Friday, January 14, 2011
Judge Orders More Briefing in Qui Tam Action Against Sheppard, Mullin, Richter & Hampton
By a MetNews Staff Writer
Los Angeles Superior Court Judge Debre K. Weintraub requested supplemental briefing yesterday on whether a qui tam plaintiff who sued Sheppard, Mullin, Richter & Hampton under the False Claims Act could compel discovery of communications between the firm and its former client, the City of Cudahy, on whose behalf the suit was brought.
Weintraub said it was a “close question” since Matthew Monforton, a former Los Angeles deputy district attorney who now practices law in Montana, was acting in the name of Cudahy, a small city in southeastern Los Angeles County.
Cudahy had retained Sheppard Mullin to represent five council members during a 2001 grand jury investigation by the District Attorney’s Office into allegations that the members had violated conflict of interest laws in the appointment of former Councilman George Perez to the position of city manager.

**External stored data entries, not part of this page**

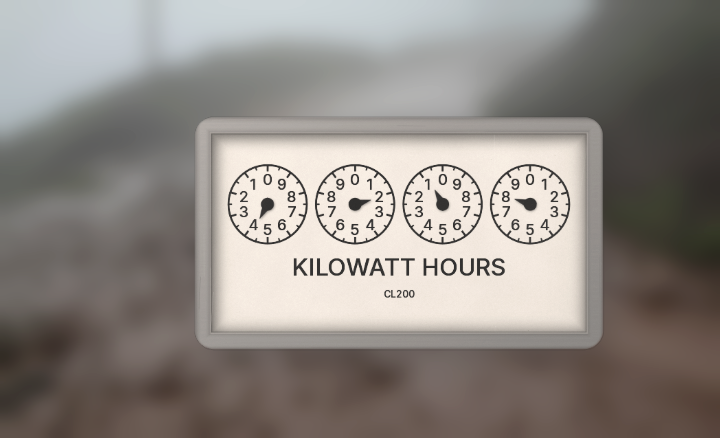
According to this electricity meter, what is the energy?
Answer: 4208 kWh
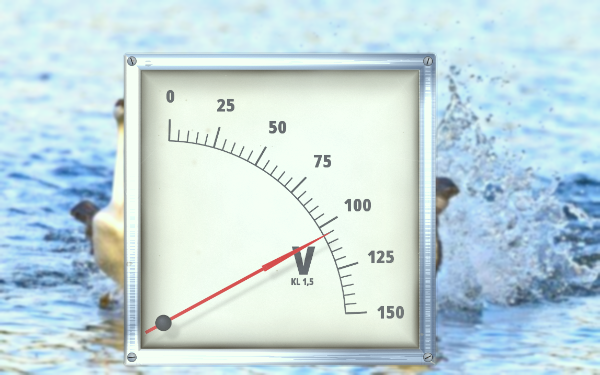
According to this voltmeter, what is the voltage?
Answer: 105 V
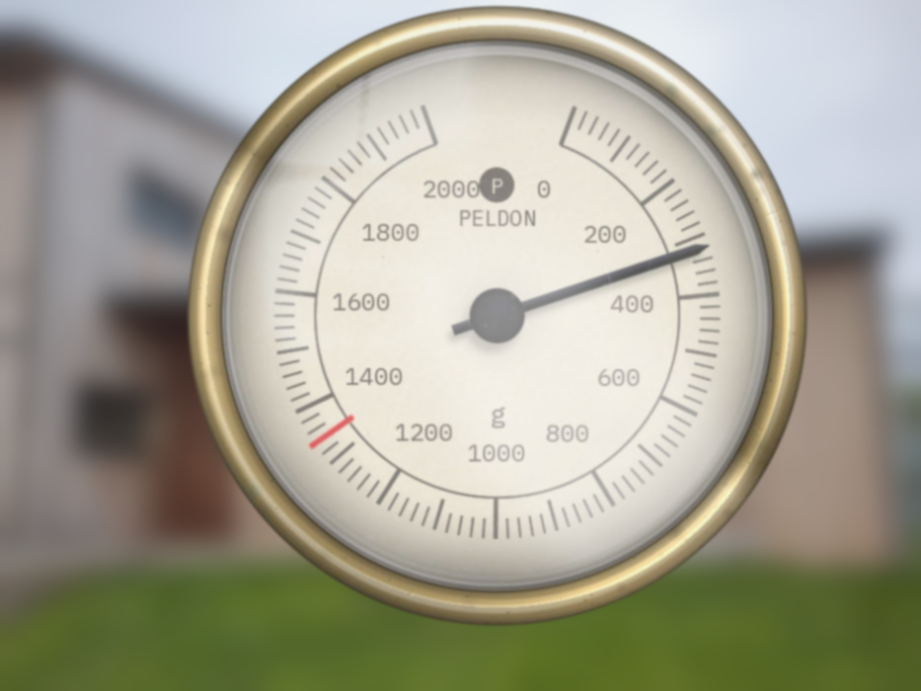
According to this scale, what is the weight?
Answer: 320 g
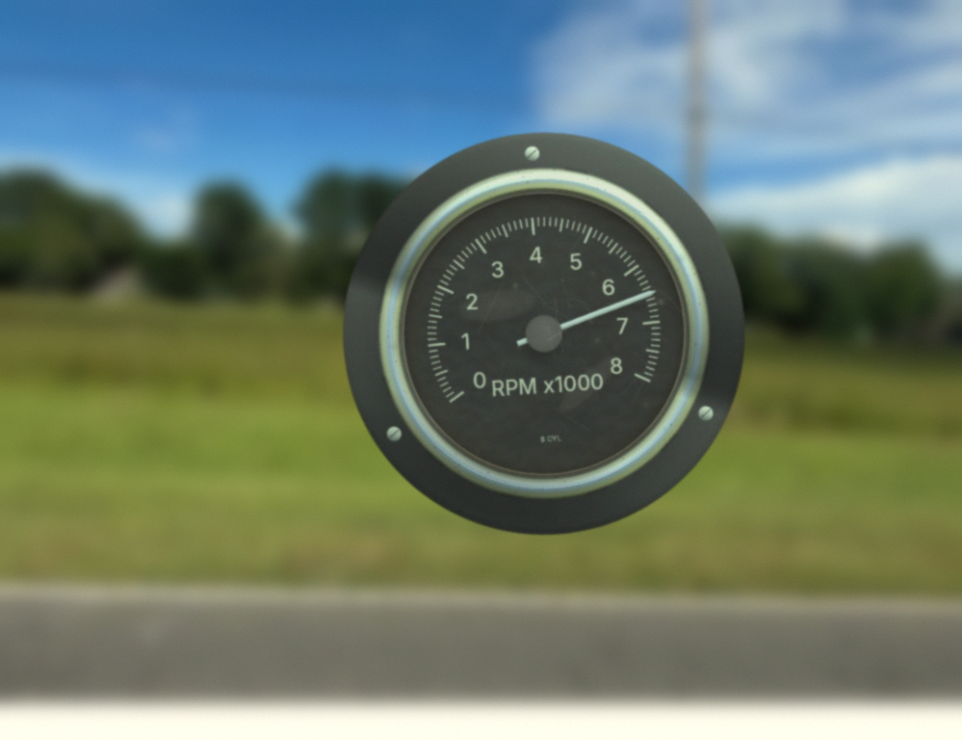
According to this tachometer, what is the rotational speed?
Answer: 6500 rpm
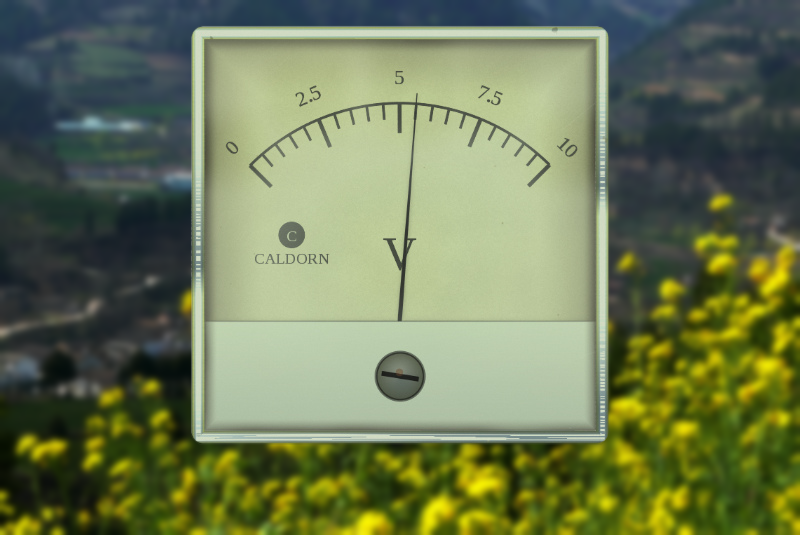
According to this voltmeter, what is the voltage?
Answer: 5.5 V
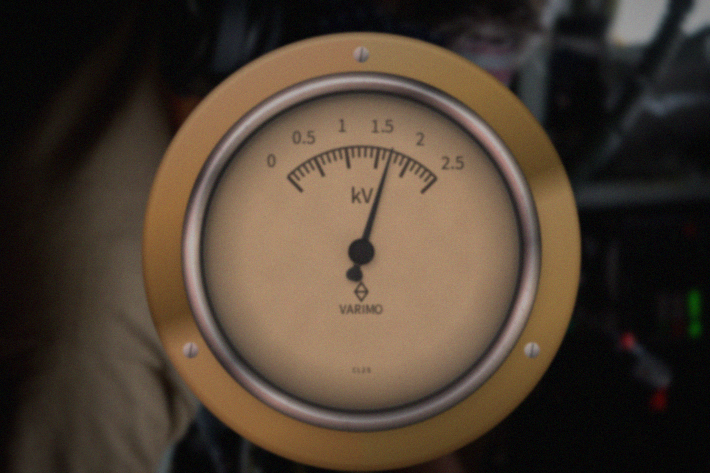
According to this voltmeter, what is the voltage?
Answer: 1.7 kV
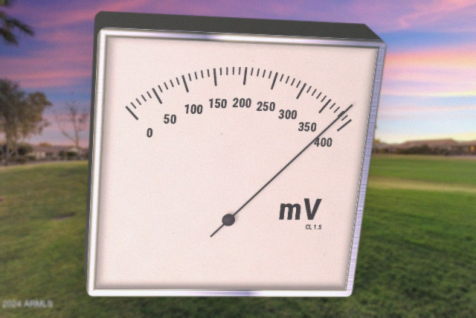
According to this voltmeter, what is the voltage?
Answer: 380 mV
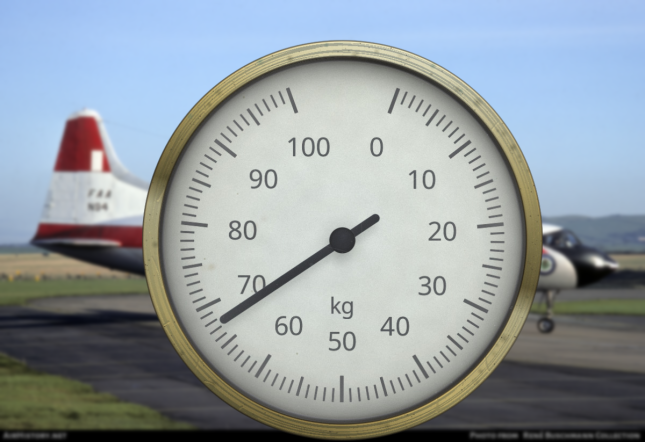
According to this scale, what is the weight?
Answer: 67.5 kg
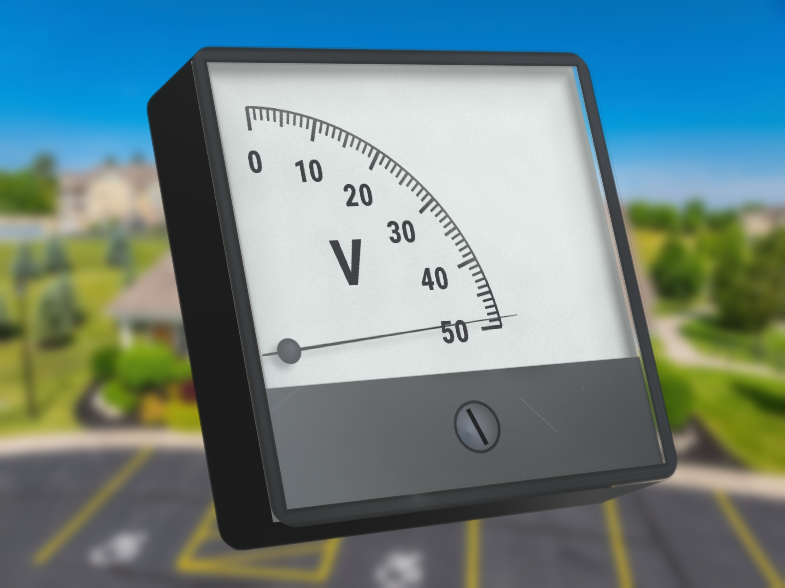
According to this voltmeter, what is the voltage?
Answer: 49 V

In his complaint, filed in 2005, Monforton contended that the council members entered into a contract in which they had a personal financial interest by voting to approve the retainer agreement which provided representation for them as individuals, and that such a contract was void from the outset. As a result, he claimed, each time Sheppard Mullin submitted an invoice to the city, it violated the False Claims Act.
Monforton’s attorney, Brian R. Condon, said he “thought the judge was ready to rule” at yesterday’s hearing, and was “confident” Weintraub would order the release of the billing documents between Sheppard Mullin and the city Monforton sought.
David R. Garcia and Richard Delossa of Sheppard Mullin represented the firm at the hearing. Delossa deferred requests for comment to Garcia, who did not return a call.
The judge ordered the hearing continued until Feb. 18.
The case is City of Cudahy ex rel. Monforton v. Sheppard, Mullin, Richter & Hampton.